The square of a number exceeds the number by 72. Find the number

We're told that the square of a number exceeds that same number by 72.

Math word problems always have certain keywords that help you set up the equation. In this case the keyword is 'exceeds', which signifies addition. So we set the problem up as such, using X to represent the number.

X² = X +72

To solve for X, we will have to move everything to one side of the equals sign, leaving a 0 behind. Subtract (X+72) from both sides. This will be our starting equation.

X² - X - 72 = 0

This is a quadratic equation, expressed in the form of

aX² + bX + c = 0, or

(pX + q)(rX + s) = 0, or

pX + q=0, and rX + s = 0.

Quadratic equations can have at most two solutions.

Look at the coefficients of our starting equation. In a quadratic formula, q and s have to add up to b, and multiply to equal c.

The first term is X². The coefficient a is just 1. So the p and the r of the underlined equation have to equal 1 when multiplied together. So they are each either 1 or -1. We'll start with 1 for now and come back to -1 to check.

The second term is -X. The coefficient b is -1. So q and s have to add up to -1.

The third term is -72. So q and s have to equal -72 when multiplied together.

It is generally understood that when a=1, trial and error is the fastest way to solve, rather than using the "complete the square" method. So let's find the q and s numbers that are equal to -72 when multiplied and -1 when added together.

q s multiplied added

1 -72 -72 -71

2 -36 -72 -34

3 -24 -72 -21

4 -18 -72 -14

we're approaching -1 fast, so keep going

5 (no integers multiplied by 5 will give you -72)

6 -12 -72 -6

7 (no integers multiplied by 7 will give you -72)

8 -9 -72 -1

q = 8 and s = -9. So,

pX+8 =0 and rX-9=0. We said that since p and r had to equal 1 when multiplied together, we'd assume they were both equal to one. In that case:

X+8=0 and X-9=0, so

X=-8 or X=9,

Try substituting -8 in the original equation.

X² = X + 72

(-8)² = (-8) + 72

64 = -8 +72

64 = 64. Yes, the square of -8, which is 64, is 72 greater than -8 itself.

Try 9.

(9)² = (9) +72

81 = 81. Yes, the square of 9, which is 81, is 72 greater than 9 itself.
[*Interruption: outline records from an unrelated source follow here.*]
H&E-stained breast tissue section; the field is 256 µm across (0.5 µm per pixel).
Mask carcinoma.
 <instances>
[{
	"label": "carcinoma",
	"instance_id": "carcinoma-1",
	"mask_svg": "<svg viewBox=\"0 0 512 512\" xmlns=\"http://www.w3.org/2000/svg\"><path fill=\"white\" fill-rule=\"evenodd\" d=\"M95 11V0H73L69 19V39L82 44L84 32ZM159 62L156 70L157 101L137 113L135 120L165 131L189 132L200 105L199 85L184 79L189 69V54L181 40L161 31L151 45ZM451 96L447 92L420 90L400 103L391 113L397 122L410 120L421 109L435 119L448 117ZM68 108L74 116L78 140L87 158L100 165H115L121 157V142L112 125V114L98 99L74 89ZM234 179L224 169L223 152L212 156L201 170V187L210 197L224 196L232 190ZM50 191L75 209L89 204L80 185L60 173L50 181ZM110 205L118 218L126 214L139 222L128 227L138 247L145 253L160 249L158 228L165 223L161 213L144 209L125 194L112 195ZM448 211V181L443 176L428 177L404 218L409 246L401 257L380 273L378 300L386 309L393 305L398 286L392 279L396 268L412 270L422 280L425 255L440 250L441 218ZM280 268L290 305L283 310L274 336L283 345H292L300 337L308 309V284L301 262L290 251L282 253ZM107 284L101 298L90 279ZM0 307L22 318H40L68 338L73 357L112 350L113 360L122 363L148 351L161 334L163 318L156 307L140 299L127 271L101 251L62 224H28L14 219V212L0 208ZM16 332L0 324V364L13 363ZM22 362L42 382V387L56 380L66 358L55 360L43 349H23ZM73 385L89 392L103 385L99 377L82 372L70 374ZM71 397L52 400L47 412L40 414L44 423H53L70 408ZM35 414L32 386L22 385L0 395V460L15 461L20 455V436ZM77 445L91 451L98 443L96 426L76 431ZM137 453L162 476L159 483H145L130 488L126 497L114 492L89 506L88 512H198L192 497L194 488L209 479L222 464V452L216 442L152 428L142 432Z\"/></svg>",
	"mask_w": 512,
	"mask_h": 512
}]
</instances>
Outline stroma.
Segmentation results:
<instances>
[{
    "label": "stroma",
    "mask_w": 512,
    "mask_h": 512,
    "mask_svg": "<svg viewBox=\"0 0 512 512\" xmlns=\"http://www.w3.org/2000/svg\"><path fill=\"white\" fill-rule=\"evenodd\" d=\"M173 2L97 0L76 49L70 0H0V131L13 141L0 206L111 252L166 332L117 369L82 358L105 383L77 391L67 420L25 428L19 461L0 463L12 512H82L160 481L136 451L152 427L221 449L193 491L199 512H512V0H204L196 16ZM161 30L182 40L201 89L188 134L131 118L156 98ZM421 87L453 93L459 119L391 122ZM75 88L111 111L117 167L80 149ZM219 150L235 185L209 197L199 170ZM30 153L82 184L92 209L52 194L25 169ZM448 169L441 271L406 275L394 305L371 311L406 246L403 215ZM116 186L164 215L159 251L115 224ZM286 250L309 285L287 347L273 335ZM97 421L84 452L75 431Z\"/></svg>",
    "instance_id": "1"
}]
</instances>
Both -8 and 9 are correct.

Circling back around to -1 as promised (even though we know quadratics can only have two solutions at the most, and we just solved both of them)

if p = -1 and r = -1, the equations simplify to

-X + 8 = 0 and -X - 9 = 0

and X will equal 8 or -9.

(8)² = 8 + 72

64 = 80 false

(-9)² = -9 + 72

81 = 63 false

We will do x^2=x+72. This equation represents the fact that the square of a respective number x is greater than than same number by 72.

Solve for x and you will get that number.

Let's do it.

Let's subtract x+72 from the right side and get, x^2-x-72=0.

Now, let's factor this. We get (x-9)(x+8)=0. Thus, our x's are

x=-8 and 9.

The answer to this question cannot be a negative number. So, 9 has to be the answer.